Medidas para favorecer una formación más igualitaria
Las recomendaciones de FUNDAE y las buenas prácticas empresariales apuntan a diversas actuaciones que pueden facilitar un acceso más equilibrado a la formación continua:
1. Programar la formación dentro de la jornada laboral
Siempre que sea posible, resulta recomendable impartir las acciones formativas durante la jornada ordinaria o mediante modalidades flexibles, como la teleformación asíncrona. De este modo se favorece la conciliación y se evita que las responsabilidades familiares condicionen la participación.
2. Garantizar criterios objetivos de acceso
Las empresas deberían establecer procedimientos transparentes para seleccionar a las personas participantes en las acciones formativas, especialmente cuando estas estén vinculadas a futuras promociones o a puestos estratégicos.
3. Aplicar medidas de acción positiva cuando existan desequilibrios
Si se detecta una infrarrepresentación de mujeres u hombres en determinadas áreas profesionales, puede valorarse la adopción de criterios de preferencia para facilitar el acceso del sexo menos representado a aquellas acciones formativas que permitan reducir esa brecha.
4. Analizar periódicamente los indicadores de formación
Revisar anualmente la distribución de las horas de formación por sexo, las materias impartidas, la participación en cursos de carácter técnico y su relación con los procesos de promoción interna permite evaluar si la inversión en formación beneficia de forma equilibrada a toda la plantilla.
5. Integrar la formación en la estrategia de igualdad
La política de formación no debería gestionarse de manera aislada.
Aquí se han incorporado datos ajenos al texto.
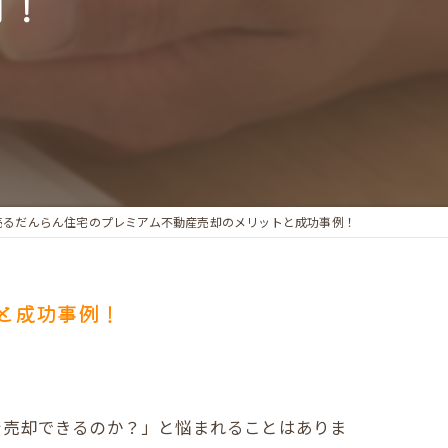
例！
売るだんらん住宅のプレミアム不動産売却のメリットと成功事例！
と成功事例！
を売却できるのか？」と悩まれることはありま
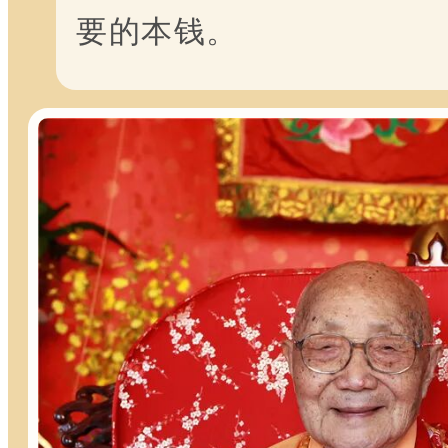
要的本钱。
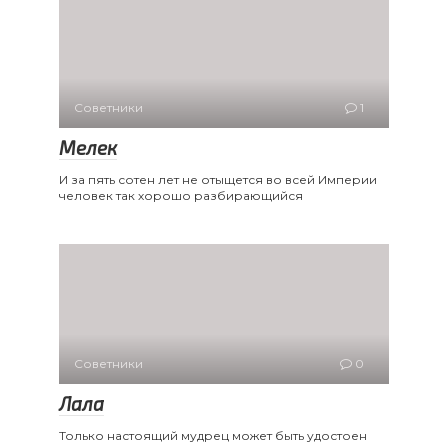
Советники
1
Мелек
И за пять сотен лет не отыщется во всей Империи
человек так хорошо разбирающийся
Советники
0
Лала
Только настоящий мудрец может быть удостоен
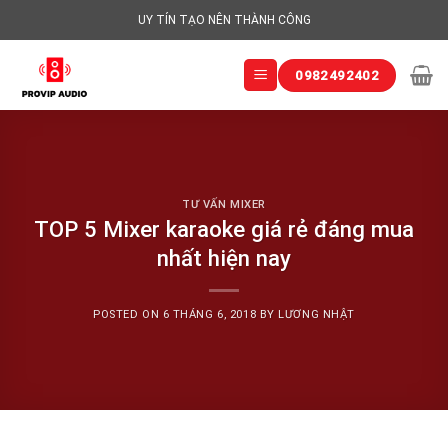
Skip
UY TÍN TẠO NÊN THÀNH CÔNG
to
content
0982492402
TƯ VẤN MIXER
TOP 5 Mixer karaoke giá rẻ đáng mua
nhất hiện nay
POSTED ON
6 THÁNG 6, 2018
BY
LƯƠNG NHẬT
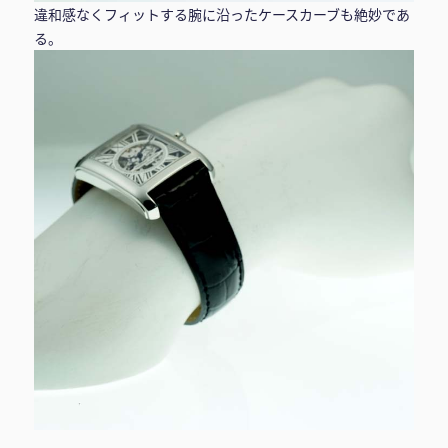
違和感なくフィットする腕に沿ったケースカーブも絶妙であ
る。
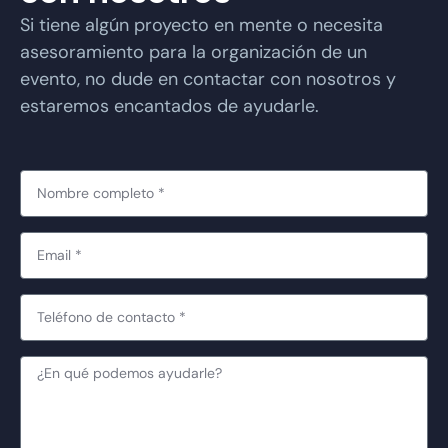
Si tiene algún proyecto en mente o necesita
asesoramiento para la organización de un
evento, no dude en contactar con nosotros y
estaremos encantados de ayudarle.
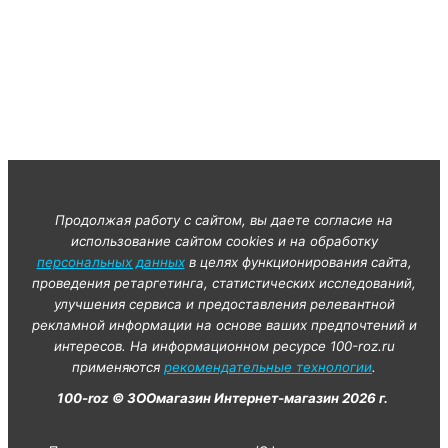
Продолжая работу с сайтом, вы даете согласие на
использование сайтом cookies и на обработку
персональных данных
в целях функционирования сайта,
проведения ретаргетинга, статистических исследований,
улучшения сервиса и предоставления релевантной
рекламной информации на основе ваших предпочтений и
интересов. На информационном ресурсе 100-roz.ru
применяются
рекомендательные технологии
.
100-roz © ЗООмагазин Интернет-магазин 2026 г.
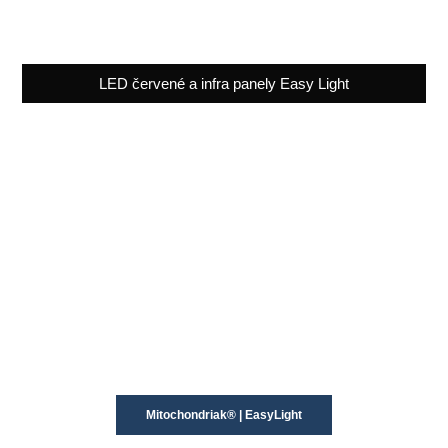
LED červené a infra panely Easy Light
Mitochondriak® | EasyLight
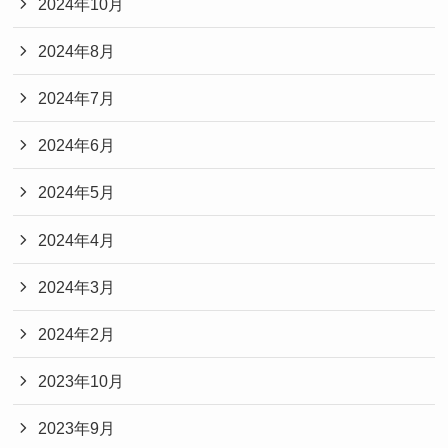
2024年10月
2024年8月
2024年7月
2024年6月
2024年5月
2024年4月
2024年3月
2024年2月
2023年10月
2023年9月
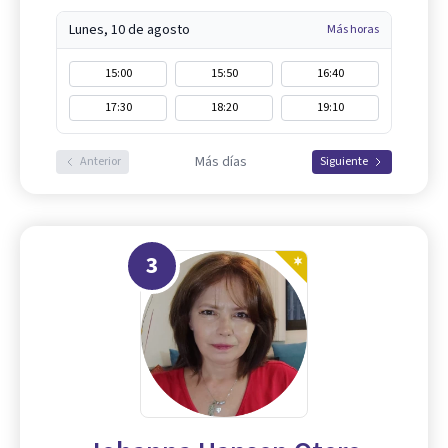
Lunes, 10 de agosto
Más horas
15:00
15:50
16:40
17:30
18:20
19:10
Más días
Anterior
Siguiente
3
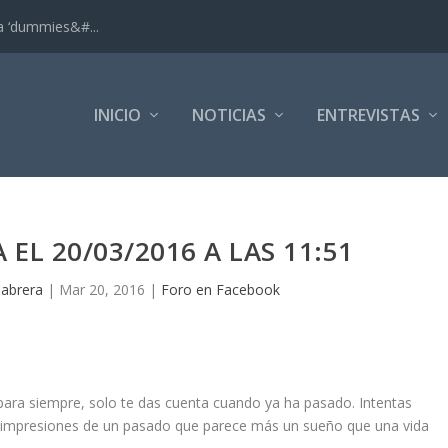
ra ‘dummies&#...
INICIO
NOTICIAS
ENTREVISTAS
EL 20/03/2016 A LAS 11:51
Cabrera
|
Mar 20, 2016
|
Foro en Facebook
ra siempre, solo te das cuenta cuando ya ha pasado. Intentas
s impresiones de un pasado que parece más un sueño que una vida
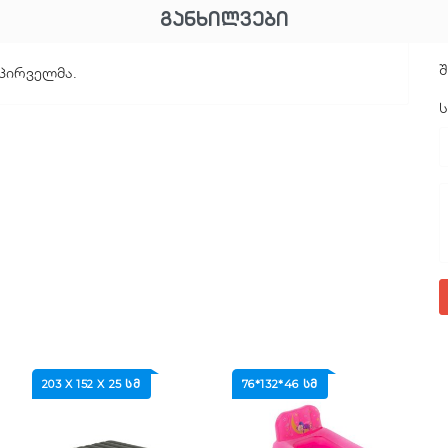
ᲒᲐᲜᲮᲘᲚᲕᲔᲑᲘ
შ
 პირველმა.
203 X 152 X 25 ᲡᲛ
76*132*46 ᲡᲛ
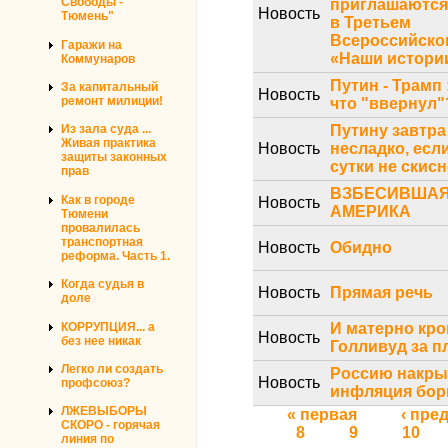
Свободы -
приглашаются
Новость
Тюмень"
в Третьем
Всероссийско
Гаражи на
«Наши истори
Коммунаров
Путин - Трамп 
За капитальный
Новость
ремонт милиции!
что "ввернул"
Путину завтра
Из зала суда ...
Живая практика
Новость
несладко, есл
защиты законных
сутки не скисне
прав
ВЗБЕСИВША
Как в городе
Новость
АМЕРИКА
Тюмени
провалилась
транспортная
Новость
Обидно
реформа. Часть 1.
Когда судья в
Новость
Прямая речь
доле
КОРРУПЦИЯ... а
И матерно кр
Новость
без нее никак
Голливуд за п
Легко ли создать
Россию накры
Новость
профсоюз?
инфляция бо
ЛЖЕВЫБОРЫ
Страницы
« первая
‹ пр
СКОРО - горячая
8
9
10
линия по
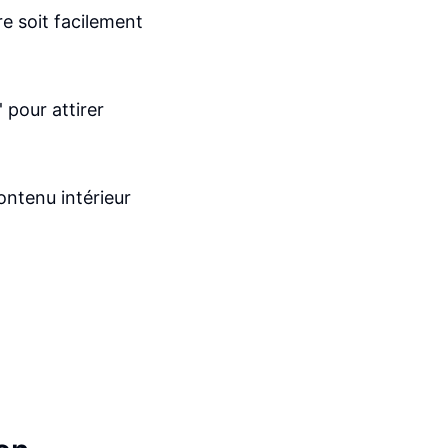
re soit facilement
 pour attirer
ontenu intérieur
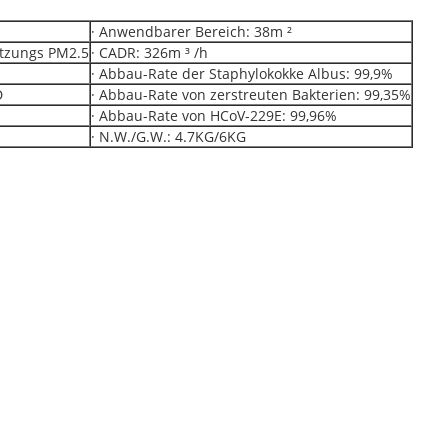
· Anwendbarer Bereich: 38m ²
ützungs PM2.5
· CADR: 326m ³ /h
· Abbau-Rate der Staphylokokke Albus: 99,9%
D
· Abbau-Rate von zerstreuten Bakterien: 99,35%
· Abbau-Rate von HCoV-229E: 99,96%
· N.W./G.W.: 4.7KG/6KG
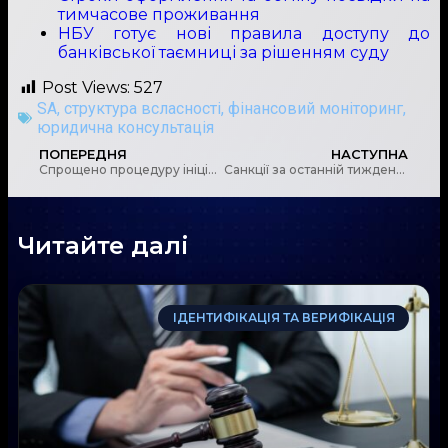
тимчасове проживання
НБУ готує нові правила доступу до
банківської таємниці за рішенням суду
Post Views:
527
SA
,
структура всласності
,
фінансовий моніторинг
,
юридична консультація
ПОПЕРЕДНЯ
НАСТУПНА
Спрощено процедуру ініціювання платежів у відкритому банкінгу
Санкції за останній тиждень: Огляд ключових рішень
Читайте далі
ІДЕНТИФІКАЦІЯ ТА ВЕРИФІКАЦІЯ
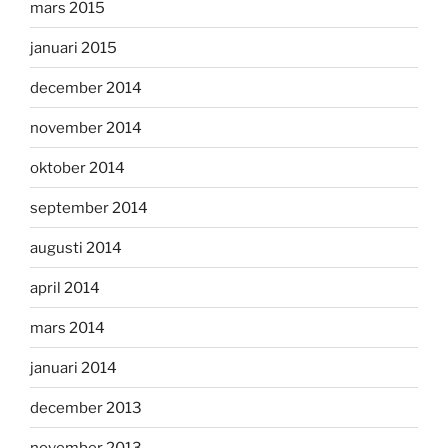
mars 2015
januari 2015
december 2014
november 2014
oktober 2014
september 2014
augusti 2014
april 2014
mars 2014
januari 2014
december 2013
november 2013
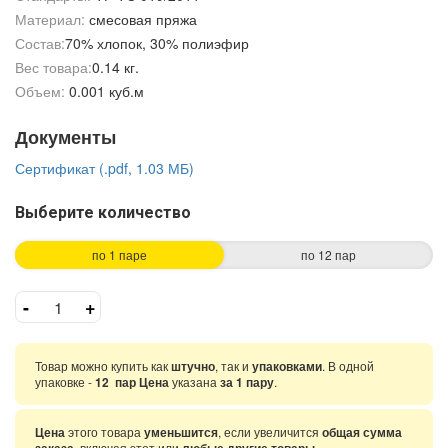
Материал:
смесовая пряжа
Состав:
70% хлопок, 30% полиэфир
Вес товара:
0.14 кг.
Объем:
0.001 куб.м
Документы
Сертификат (.pdf, 1.03 МБ)
Выберите количество
по 1 паре
по 12 пар
-
+
Товар можно купить как
штучно
, так и
упаковками
. В одной
упаковке -
12 пар Цена
указана
за 1 пару
.
Цена
этого товара
уменьшится
, если увеличится
общая сумма
, включая этот или
.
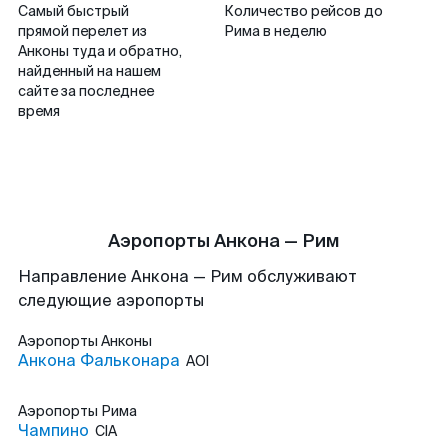
Самый быстрый
Количество рейсов до
прямой перелет из
Рима в неделю
Анконы туда и обратно,
найденный на нашем
сайте за последнее
время
Аэропорты Анкона — Рим
Направление Анкона — Рим обслуживают
следующие аэропорты
Аэропорты
Анконы
Анкона Фальконара
AOI
Аэропорты
Рима
Чампино
CIA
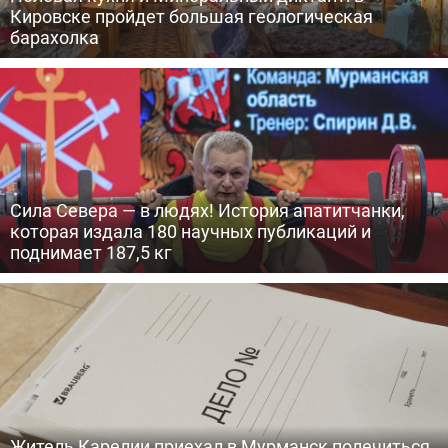
Кировске пройдет большая геологическая
барахолка
Сила Севера — в людях! История апатитчанки,
которая издала 180 научных публикаций и
поднимает 187,5 кг
Житель Карелии приехал в Мурманск полечиться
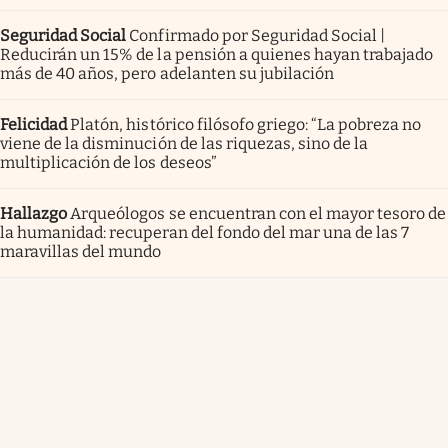
Seguridad Social
Confirmado por Seguridad Social |
Reducirán un 15% de la pensión a quienes hayan trabajado
más de 40 años, pero adelanten su jubilación
Felicidad
Platón, histórico filósofo griego: “La pobreza no
viene de la disminución de las riquezas, sino de la
multiplicación de los deseos”
Hallazgo
Arqueólogos se encuentran con el mayor tesoro de
la humanidad: recuperan del fondo del mar una de las 7
maravillas del mundo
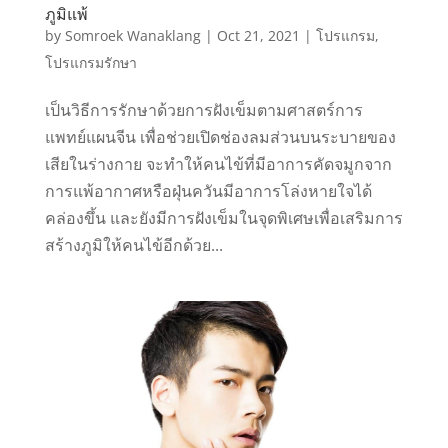
ภูมิแพ้
by
Somroek Wanaklang
|
Oct 21, 2021
|
โปรแกรม
,
โปรแกรมรักษา
เป็นวิธีการรักษาด้วยการฝังเข็มตามศาสตร์การ
แพทย์แผนจีน เพื่อช่วยเปิดช่องลมส่วนบนระบายของ
เสียในร่างกาย จะทำให้คนไข้ที่มีอาการคัดจมูกจาก
การแพ้อากาศหรือฝุ่นควันมีอาการโล่งหายใจได้
คล่องขึ้น และยังมีการฝังเข็มในจุดพิเศษเพื่อเสริมการ
สร้างภูมิให้คนไข้อีกด้วย...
Incorporar indicadores específicos en el seguimiento del Plan de Igualdad facilita comprobar si las medidas adoptadas están contribuyendo realmente a reducir las desigualdades y a mejorar las oportunidades de desarrollo profesional.
Alinear la estrategia de formación continua con el Plan de Igualdad no solo contribuye a garantizar la igualdad de oportunidades, sino que también permite a las empresas aprovechar mejor el talento interno, impulsar el desarrollo profesional de toda la plantilla y reforzar su competitividad en un mercado laboral cada vez más digitalizado y exigente.